■ **YOUR INSTRUCTIONS**: When you reach the line in the listing below that contains "474 | 100.0% |", begin returning lines exactly as written, and stop after the line that contains "The growth of". Return no other lines.

************

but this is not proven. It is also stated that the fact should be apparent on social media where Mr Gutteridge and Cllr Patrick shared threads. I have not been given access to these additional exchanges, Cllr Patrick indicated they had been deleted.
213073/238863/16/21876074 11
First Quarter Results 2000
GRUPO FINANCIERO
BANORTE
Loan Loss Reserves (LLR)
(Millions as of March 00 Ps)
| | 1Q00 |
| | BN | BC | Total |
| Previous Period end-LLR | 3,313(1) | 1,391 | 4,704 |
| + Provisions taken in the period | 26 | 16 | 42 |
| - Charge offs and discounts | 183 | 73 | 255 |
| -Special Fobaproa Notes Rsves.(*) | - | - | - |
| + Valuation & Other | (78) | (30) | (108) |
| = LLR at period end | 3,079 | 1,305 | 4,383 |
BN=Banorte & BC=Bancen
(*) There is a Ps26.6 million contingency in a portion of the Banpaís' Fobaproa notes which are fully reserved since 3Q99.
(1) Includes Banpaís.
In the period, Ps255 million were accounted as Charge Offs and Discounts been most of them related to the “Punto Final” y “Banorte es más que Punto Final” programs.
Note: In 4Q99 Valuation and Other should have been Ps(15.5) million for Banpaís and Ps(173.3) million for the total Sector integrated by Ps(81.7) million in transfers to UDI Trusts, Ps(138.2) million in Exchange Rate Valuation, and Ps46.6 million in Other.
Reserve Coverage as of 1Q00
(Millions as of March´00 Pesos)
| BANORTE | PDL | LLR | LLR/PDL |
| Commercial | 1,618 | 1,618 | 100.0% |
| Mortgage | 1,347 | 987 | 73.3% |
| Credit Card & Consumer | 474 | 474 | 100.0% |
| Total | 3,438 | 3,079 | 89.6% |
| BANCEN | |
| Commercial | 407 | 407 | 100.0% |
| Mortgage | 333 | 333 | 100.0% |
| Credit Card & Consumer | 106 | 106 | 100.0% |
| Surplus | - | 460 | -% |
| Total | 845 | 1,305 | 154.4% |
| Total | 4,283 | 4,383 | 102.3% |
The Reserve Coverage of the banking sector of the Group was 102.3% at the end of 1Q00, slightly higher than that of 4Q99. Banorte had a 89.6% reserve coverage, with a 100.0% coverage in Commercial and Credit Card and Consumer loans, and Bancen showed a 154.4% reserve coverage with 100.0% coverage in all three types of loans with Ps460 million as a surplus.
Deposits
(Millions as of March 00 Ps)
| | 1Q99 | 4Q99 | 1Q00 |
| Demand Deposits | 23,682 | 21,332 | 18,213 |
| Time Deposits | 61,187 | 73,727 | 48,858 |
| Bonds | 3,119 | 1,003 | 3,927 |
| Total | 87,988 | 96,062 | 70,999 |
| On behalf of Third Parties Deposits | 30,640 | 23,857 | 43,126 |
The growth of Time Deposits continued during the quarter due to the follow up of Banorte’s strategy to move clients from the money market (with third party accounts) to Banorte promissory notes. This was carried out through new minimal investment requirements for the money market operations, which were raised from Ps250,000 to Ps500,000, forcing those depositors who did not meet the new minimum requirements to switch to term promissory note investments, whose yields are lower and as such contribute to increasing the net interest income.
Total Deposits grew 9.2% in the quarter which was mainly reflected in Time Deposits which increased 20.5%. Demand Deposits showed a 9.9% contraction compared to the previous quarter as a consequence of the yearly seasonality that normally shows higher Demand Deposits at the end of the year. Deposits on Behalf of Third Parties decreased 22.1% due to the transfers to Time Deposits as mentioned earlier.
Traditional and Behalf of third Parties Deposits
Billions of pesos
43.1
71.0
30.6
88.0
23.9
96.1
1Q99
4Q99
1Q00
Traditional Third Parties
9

************

■ **RESPONSE AREA**:
| Credit Card & Consumer | 474 | 474 | 100.0% |
| Total | 3,438 | 3,079 | 89.6% |
| BANCEN | |
| Commercial | 407 | 407 | 100.0% |
| Mortgage | 333 | 333 | 100.0% |
| Credit Card & Consumer | 106 | 106 | 100.0% |
| Surplus | - | 460 | -% |
| Total | 845 | 1,305 | 154.4% |
| Total | 4,283 | 4,383 | 102.3% |
The Reserve Coverage of the banking sector of the Group was 102.3% at the end of 1Q00, slightly higher than that of 4Q99. Banorte had a 89.6% reserve coverage, with a 100.0% coverage in Commercial and Credit Card and Consumer loans, and Bancen showed a 154.4% reserve coverage with 100.0% coverage in all three types of loans with Ps460 million as a surplus.
Deposits
(Millions as of March 00 Ps)
| | 1Q99 | 4Q99 | 1Q00 |
| Demand Deposits | 23,682 | 21,332 | 18,213 |
| Time Deposits | 61,187 | 73,727 | 48,858 |
| Bonds | 3,119 | 1,003 | 3,927 |
| Total | 87,988 | 96,062 | 70,999 |
| On behalf of Third Parties Deposits | 30,640 | 23,857 | 43,126 |
The growth of Time Deposits continued during the quarter due to the follow up of Banorte’s strategy to move clients from the money market (with third party accounts) to Banorte promissory notes. This was carried out through new minimal investment requirements for the money market operations, which were raised from Ps250,000 to Ps500,000, forcing those depositors who did not meet the new minimum requirements to switch to term promissory note investments, whose yields are lower and as such contribute to increasing the net interest income.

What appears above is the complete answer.